■ Your objective: For each line below that holds the string "upward", add one to a tally; report that tally alone.

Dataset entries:
_ _ _
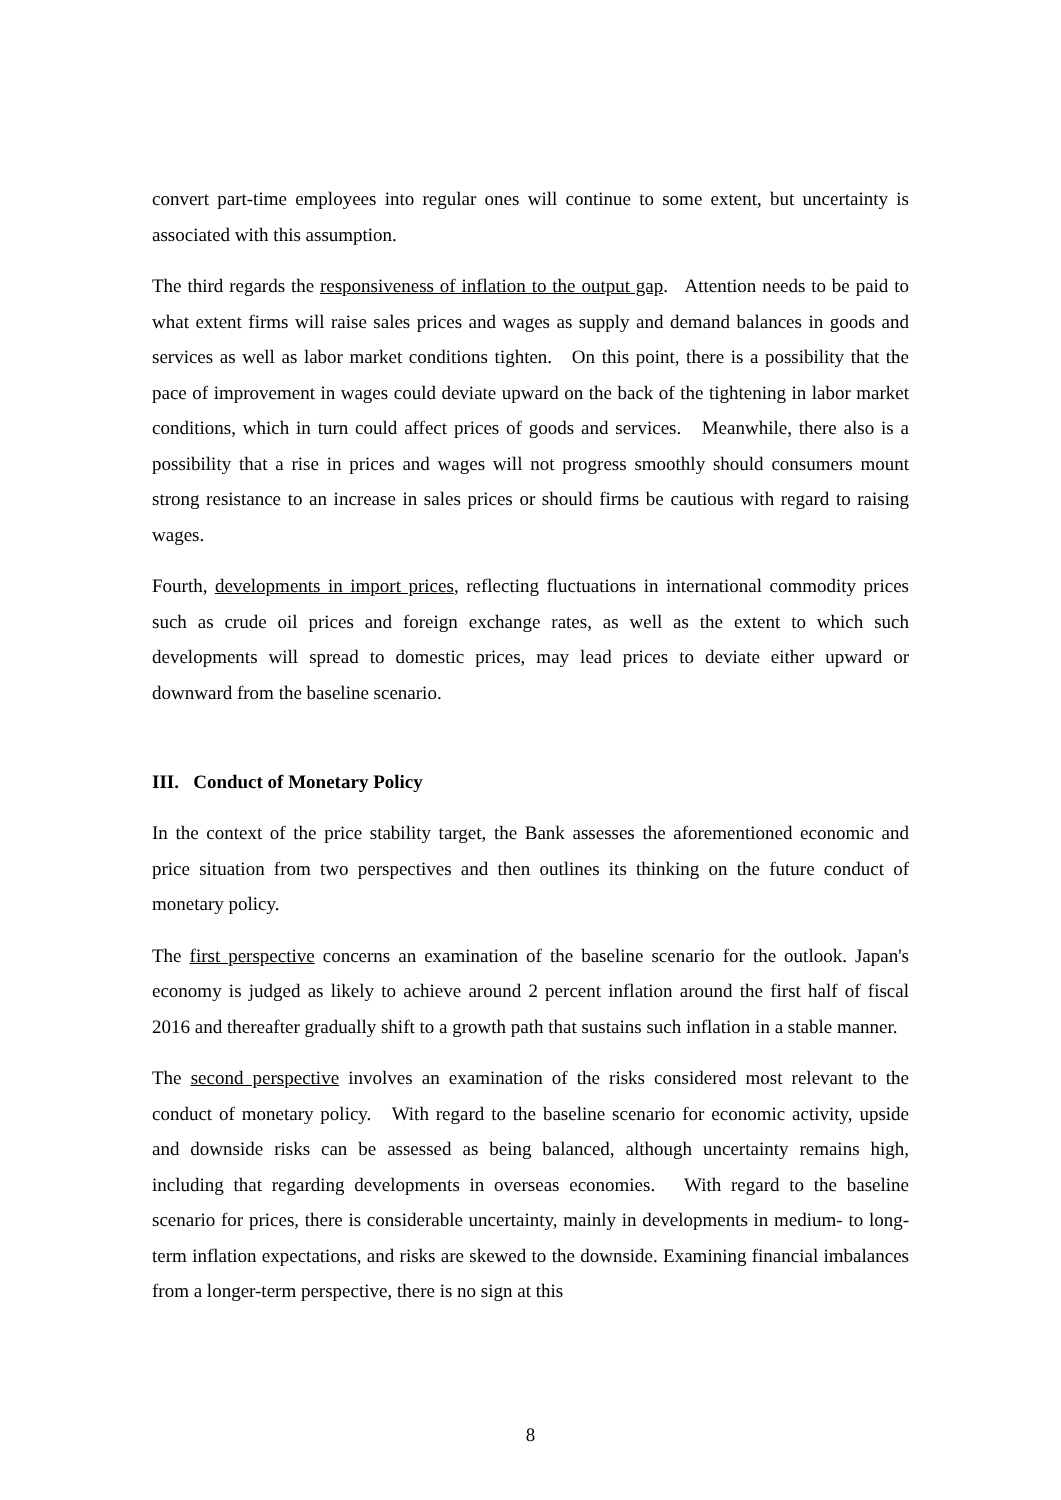convert part-time employees into regular ones will continue to some extent, but uncertainty is associated with this assumption.
The third regards the responsiveness of inflation to the output gap. Attention needs to be paid to what extent firms will raise sales prices and wages as supply and demand balances in goods and services as well as labor market conditions tighten. On this point, there is a possibility that the pace of improvement in wages could deviate upward on the back of the tightening in labor market conditions, which in turn could affect prices of goods and services. Meanwhile, there also is a possibility that a rise in prices and wages will not progress smoothly should consumers mount strong resistance to an increase in sales prices or should firms be cautious with regard to raising wages.
Fourth, developments in import prices, reflecting fluctuations in international commodity prices such as crude oil prices and foreign exchange rates, as well as the extent to which such developments will spread to domestic prices, may lead prices to deviate either upward or downward from the baseline scenario.
III. Conduct of Monetary Policy
In the context of the price stability target, the Bank assesses the aforementioned economic and price situation from two perspectives and then outlines its thinking on the future conduct of monetary policy.
The first perspective concerns an examination of the baseline scenario for the outlook. Japan's economy is judged as likely to achieve around 2 percent inflation around the first half of fiscal 2016 and thereafter gradually shift to a growth path that sustains such inflation in a stable manner.
The second perspective involves an examination of the risks considered most relevant to the conduct of monetary policy. With regard to the baseline scenario for economic activity, upside and downside risks can be assessed as being balanced, although uncertainty remains high, including that regarding developments in overseas economies. With regard to the baseline scenario for prices, there is considerable uncertainty, mainly in developments in medium- to long-term inflation expectations, and risks are skewed to the downside. Examining financial imbalances from a longer-term perspective, there is no sign at this
8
_ _ _
■ Exercise result: 2